Now I know this might be bold, but I don’t think it has to
be wishful thinking. It is very possible. Not long ago, my wife and I were a
part of a church that had services in a borrowed space downtown. We volunteered
to help the weekly set up which included setting out all the chairs (about 500
of them). After set up was finished, each of the volunteers would go sit among
the empty chairs and pray for the individual souls that would soon fill them. I
was so impressed!
Small groups are great for this! Life groups, Sunday school classes,
breakout sessions (whatever your church calls them) have amazing opportunities
for intentional prayer. Think about how much deeper your relationships will
become. How much more meaningful will cooperate worship gatherings be if each
worshipper has his/her needs prayed for?
Let our churches be known for their radical dependence on
God. Pray for someone this Sunday.
3.
You
Should Engage in a Real Conversation
Like I said earlier, you were
made for connection. True community is vital to any church body. Unfortunately
it’s not always accomplished. Understand that I am not writing to bash pastors
or church staff. I’m writing to challenge regular church attenders. When is the
last time you had a real conversation with someone else at church?

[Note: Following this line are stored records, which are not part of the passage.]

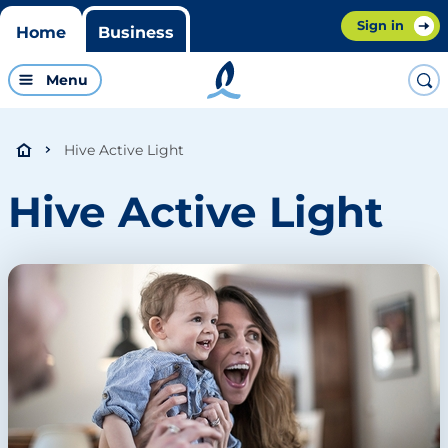
Sign in
Home
Business
Menu
Hive Active Light
Hive Active Light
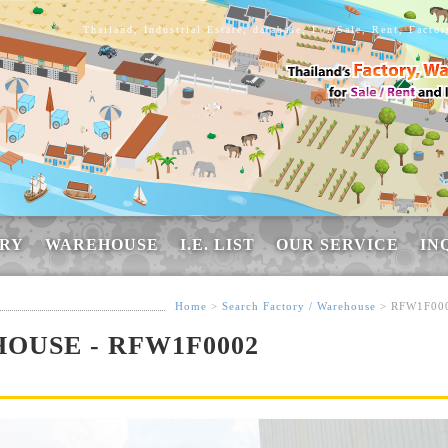
Thailand, Industrial Estate, database, For Sale, Rent, Facto
RY
WAREHOUSE
I.E. LIST
OUR SERVICE
IN
Home
>
Search Factory / Warehouse
> RFW1F00
OUSE - RFW1F0002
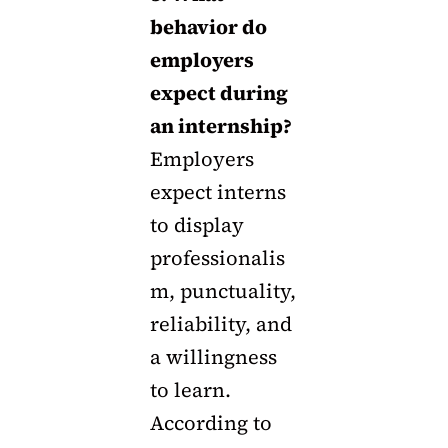
behavior do
employers
expect during
an internship?
Employers
expect interns
to display
professionalis
m, punctuality,
reliability, and
a willingness
to learn.
According to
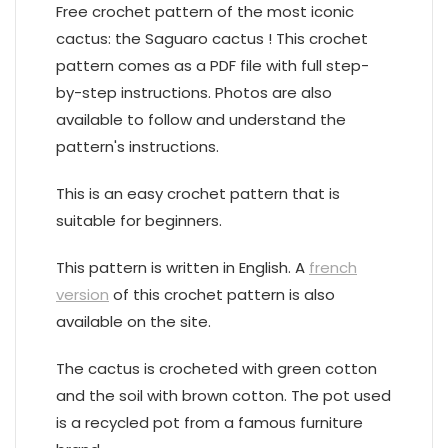
Free crochet pattern of the most iconic
cactus: the Saguaro cactus ! This crochet
pattern comes as a PDF file with full step-
by-step instructions. Photos are also
available to follow and understand the
pattern's instructions.
This is an easy crochet pattern that is
suitable for beginners.
This pattern is written in English. A
french
version
of this crochet pattern is also
available on the site.
The cactus is crocheted with green cotton
and the soil with brown cotton. The pot used
is a recycled pot from a famous furniture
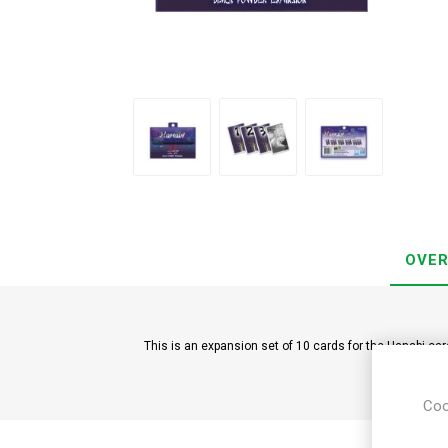
OVER
This is an expansion set of 10 cards for the Hanabi ca
Coo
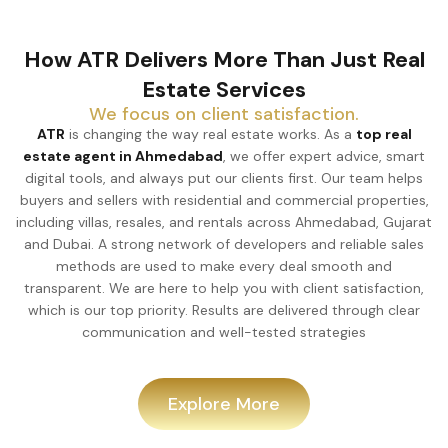
How ATR Delivers More Than Just Real
Estate Services
We focus on client satisfaction.
ATR
is changing the way real estate works. As a
top real
estate agent in Ahmedabad
, we offer expert advice, smart
digital tools, and always put our clients first. Our team helps
buyers and sellers with residential and commercial properties,
including villas, resales, and rentals across Ahmedabad, Gujarat
and Dubai. A strong network of developers and reliable sales
methods are used to make every deal smooth and
transparent. We are here to help you with client satisfaction,
which is our top priority. Results are delivered through clear
communication and well-tested strategies
Explore More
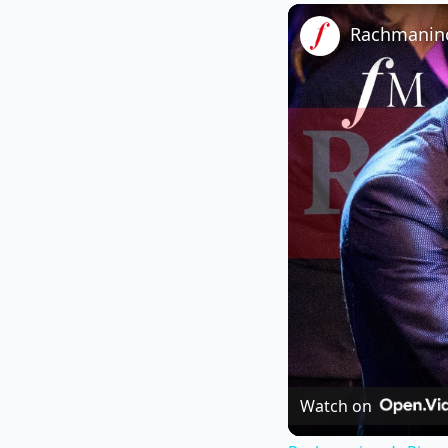
Watch on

For many, church conversations
are limited to small talk. And there is nothing wrong with small talk. You
won’t see me at church bombarding every person with deep theological thoughts
or heavy spiritual groanings. It’s a rare thing for me to leave a conversation
at church without talking about sports. But we need to engage in meaningful
discussion once in a while.
I often feel convicted because I
don’t know what is going on in other churchgoers’ lives. I have never asked.
And I doubt I’m the only one. It is every Christian’s responsibility to look
out for his/her brothers and sisters in their Christian community. That begins
with really getting to know them, which starts by having a real conversation
with them. Churches don’t build relationships as much as relationships build
churches. Your church needs this, and you need it.
Be ready to listen to what is
going on in the lives of others. Be willing to share your own struggles. Be
excited to hear and tell about good things! Be prepared to carry someone else’s
burden. Open yourself up in order to achieve better community for yourself and
those around you.
Let our churches be known for the
relationships that build them. Don’t leave this Sunday without engaging in a
real conversation.
My prayer is that you find these
things at your church. In my opinion, they are extremely important for real
church community. If you don’t find these things, the first thing you should do
is not blame your church. Challenge yourself to create an environment that is
conducive for community. These three things are great places to start.
Let our churches be known for
their community. Let our love for one another be seen (as the Bible says it
will) by the world that is desperately seeking connection.